WASHINGTON - The economy shrank at a worse-than-expected 6.1 percent pace at the start of this year as sharp cutbacks by businesses and the biggest drop in U.S. exports in 40 years overwhelmed a rebound in consumer spending.
The U.S. Commerce Department's report, released yesterday, dashed hopes that the recession's grip loosened in the first quarter. Economists surveyed by Thomson Reuters expected a 5 percent annualized decline.
Instead, the economy ended up performing nearly as badly as it had in the final three months of last year when it logged the worst slide in a quarter-century, contracting at a 6.3 percent pace. Nervous consumers played a prominent role in that dismal showing as they ratcheted back spending in the face of rising unemployment, falling home values, and shrinking nest eggs.
In the January-March quarter, consumers came back to life, boosting their spending after two straight quarters of reductions.
The 2.2 percent growth rate was the strongest in two years.
Much stronger demand for big-ticket "durable" goods, including cars, furniture, and household appliances, led the increase. That spending rose at a 9.4 pace, the most in a year.
Consumers also boosted spending on clothing, shoes, recreation services, medical care, gasoline, and other energy products.
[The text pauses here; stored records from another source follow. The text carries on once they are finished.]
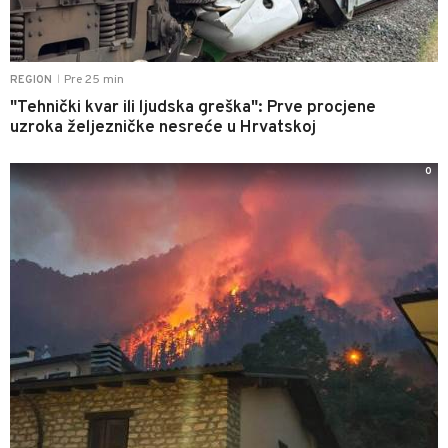
Pre 25 min
REGION
|
"Tehnički kvar ili ljudska greška": Prve procjene
uzroka željezničke nesreće u Hrvatskoj
0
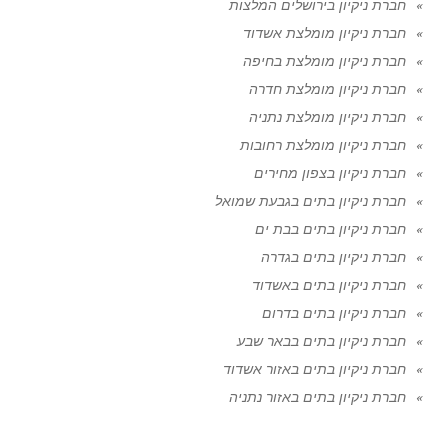
חברת ניקיון בירושלים המלצות
חברת ניקיון מומלצת אשדוד
חברת ניקיון מומלצת בחיפה
חברת ניקיון מומלצת חדרה
חברת ניקיון מומלצת נתניה
חברת ניקיון מומלצת רחובות
חברת ניקיון בצפון מחירים
חברת ניקיון בתים בגבעת שמואל
חברת ניקיון בתים בבת ים
חברת ניקיון בתים בגדרה
חברת ניקיון בתים באשדוד
חברת ניקיון בתים בדרום
חברת ניקיון בתים בבאר שבע
חברת ניקיון בתים באזור אשדוד
חברת ניקיון בתים באזור נתניה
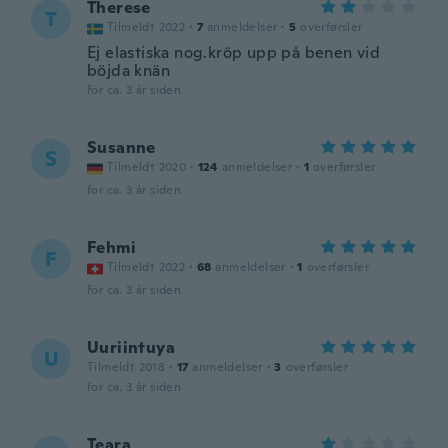
Therese
T
Tilmeldt 2022
·
7
anmeldelser
·
5
overførsler
Ej elastiska nog.kröp upp på benen vid
böjda knän
for ca. 3 år siden
Susanne
S
Tilmeldt 2020
·
124
anmeldelser
·
1
overførsler
for ca. 3 år siden
Fehmi
F
Tilmeldt 2022
·
68
anmeldelser
·
1
overførsler
for ca. 3 år siden
Uuriintuya
U
Tilmeldt 2018
·
17
anmeldelser
·
3
overførsler
for ca. 3 år siden
Teara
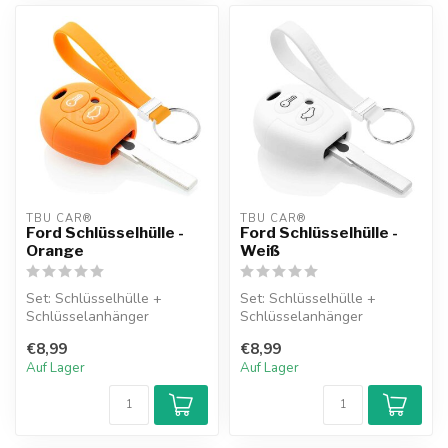
TBU CAR®
TBU CAR®
Ford Schlüsselhülle -
Ford Schlüsselhülle -
Orange
Weiß
Set: Schlüsselhülle +
Set: Schlüsselhülle +
Schlüsselanhänger
Schlüsselanhänger
€8,99
€8,99
Auf Lager
Auf Lager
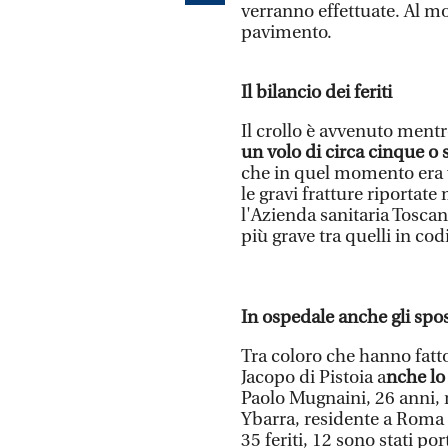
verranno effettuate. Al m
pavimento.
Il bilancio dei feriti
Il crollo è avvenuto mentr
un volo di circa cinque o 
che in quel momento era vu
le gravi fratture riportat
l'Azienda sanitaria Toscan
più grave tra quelli in c
In ospedale anche gli spo
Tra coloro che hanno fatto
Jacopo di Pistoia a
nche lo
Paolo Mugnaini, 26 anni, r
Ybarra, residente a Roma 
35 feriti, 12 sono stati por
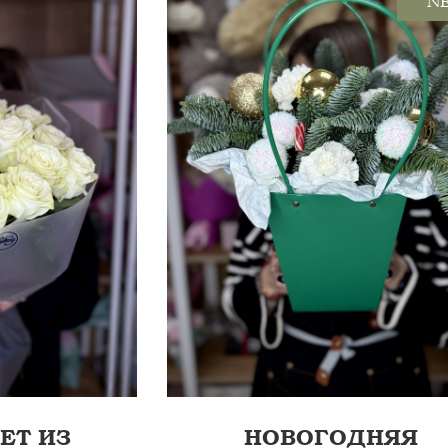
N
ГВОЗДИКА ЦВЕТНАЯ 3Ш...
ЕТ ИЗ
НОВОГОДНЯЯ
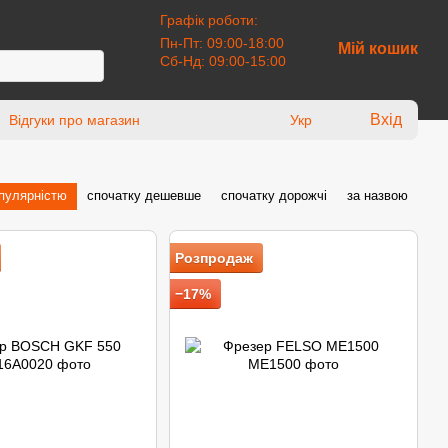
Графік роботи:
Пн-Пт: 09:00-18:00
Мій кошик
Сб-Нд: 09:00-15:00
Вхід
Відгуки про магазин
Укр
опулярністю
спочатку дешевше
спочатку дорожчі
за назвою
Розпродаж
−17%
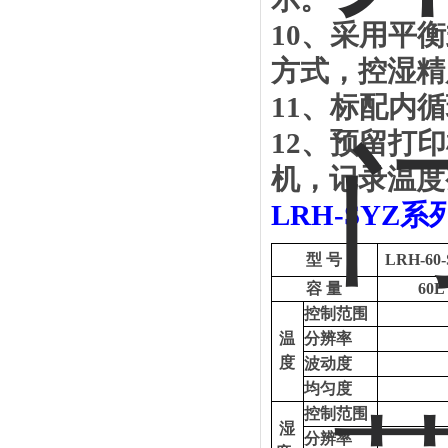
1
0
、采用平衡
方式，控湿精
1
1
、标配内循
12
、
预留打印
机，记录温度
LRH-SYZ
系
型
号
LRH-60
容
量
60L
控制范围
温
分辨率
度
波动度
均匀度
控制范围
湿
分辨率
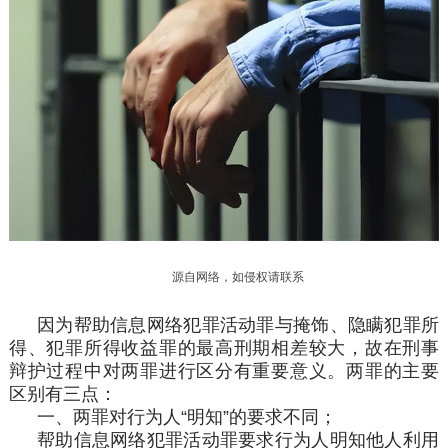
源自网络，如侵权请联系
因为帮助信息网络犯罪活动罪与掩饰、隐瞒犯罪所
得、犯罪所得收益罪的最高刑期相差较大，故在刑事
辩护过程中对两罪进行区分有重要意义。两罪的主要
区别有三点：
一、两罪对行为人“明知”的要求不同；
帮助信息网络犯罪活动罪要求行为人明知他人利用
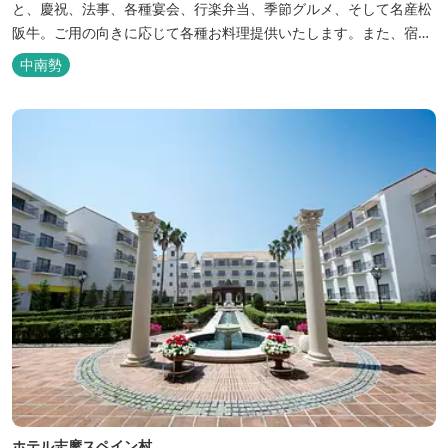
と、慶祝、法事、各種宴会、行楽弁当、季節グルメ、そして名産松
阪牛。ご用の向きに応じて各種お料理提供いたします。また、宿泊
のご用もたまわります。 国登録有形文化財に選ばれた純木造建築で
中南勢
昔風情をお楽しみください。
ホテル志摩スペイン村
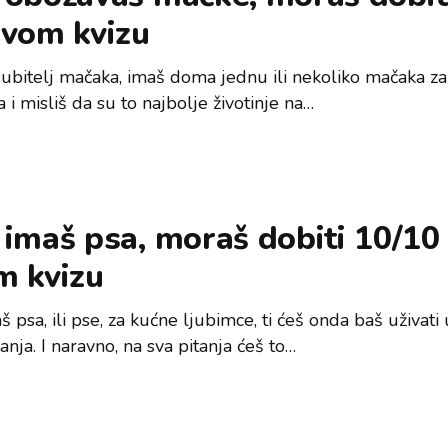
ovom kvizu
ljubitelj mačaka, imaš doma jednu ili nekoliko mačaka z
 i misliš da su to najbolje životinje na…
imaš psa, moraš dobiti 10/10
m kvizu
 psa, ili pse, za kućne ljubimce, ti ćeš onda baš uživat
anja. I naravno, na sva pitanja ćeš to…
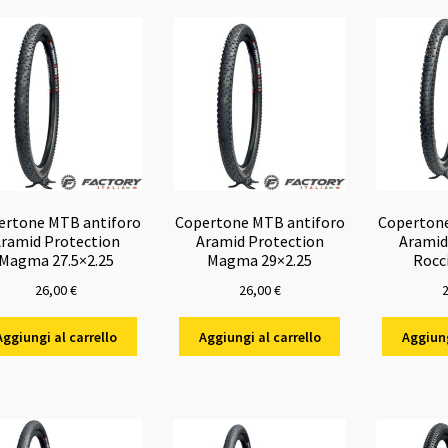
ertone MTB antiforo
Copertone MTB antiforo
Copertone
ramid Protection
Aramid Protection
Aramid
Magma 27.5×2.25
Magma 29×2.25
Rocc
26,00
€
26,00
€
Aggiungi al carrello
Aggiungi al carrello
Aggiung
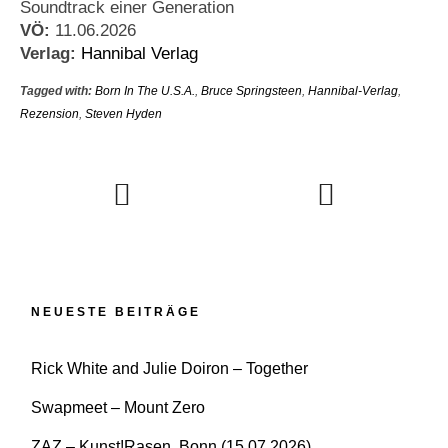
Soundtrack einer Generation
VÖ:
11.06.2026
Verlag:
Hannibal Verlag
Tagged with:
Born In The U.S.A.
,
Bruce Springsteen
,
Hannibal-Verlag
,
Rezension
,
Steven Hyden
NEUESTE BEITRÄGE
Rick White and Julie Doiron – Together
Swapmeet – Mount Zero
ZAZ – Kunst!Rasen, Bonn (15.07.2026)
But not on food, where spending dipped slightly.
Still, businesses cut spending on home building, commercial construction, equipment and software, and inventories of goods.
All told, the U.S. economy logged its worst six-month performance since the late 1950s.
The cuts underscore the toll the housing, credit, and financial crises - the worst since the 1930s - are having on the country. The recession, which began in December, 2007, has taken a big bite out of national economic activity and snatched 5.1 million jobs.
To cushion the impact of the downturn, the Federal Reserve has slashed a key bank lending rate to a record low near zero and rolled out a string of radical programs to spur lending. The Fed yesterday said it sees signs the recession may be easing but warned that the economy is likely to remain weak.
The central bank held its key lending rate at a record low of between zero and 0.25 percent, and decided against taking any new steps to shore up the economy.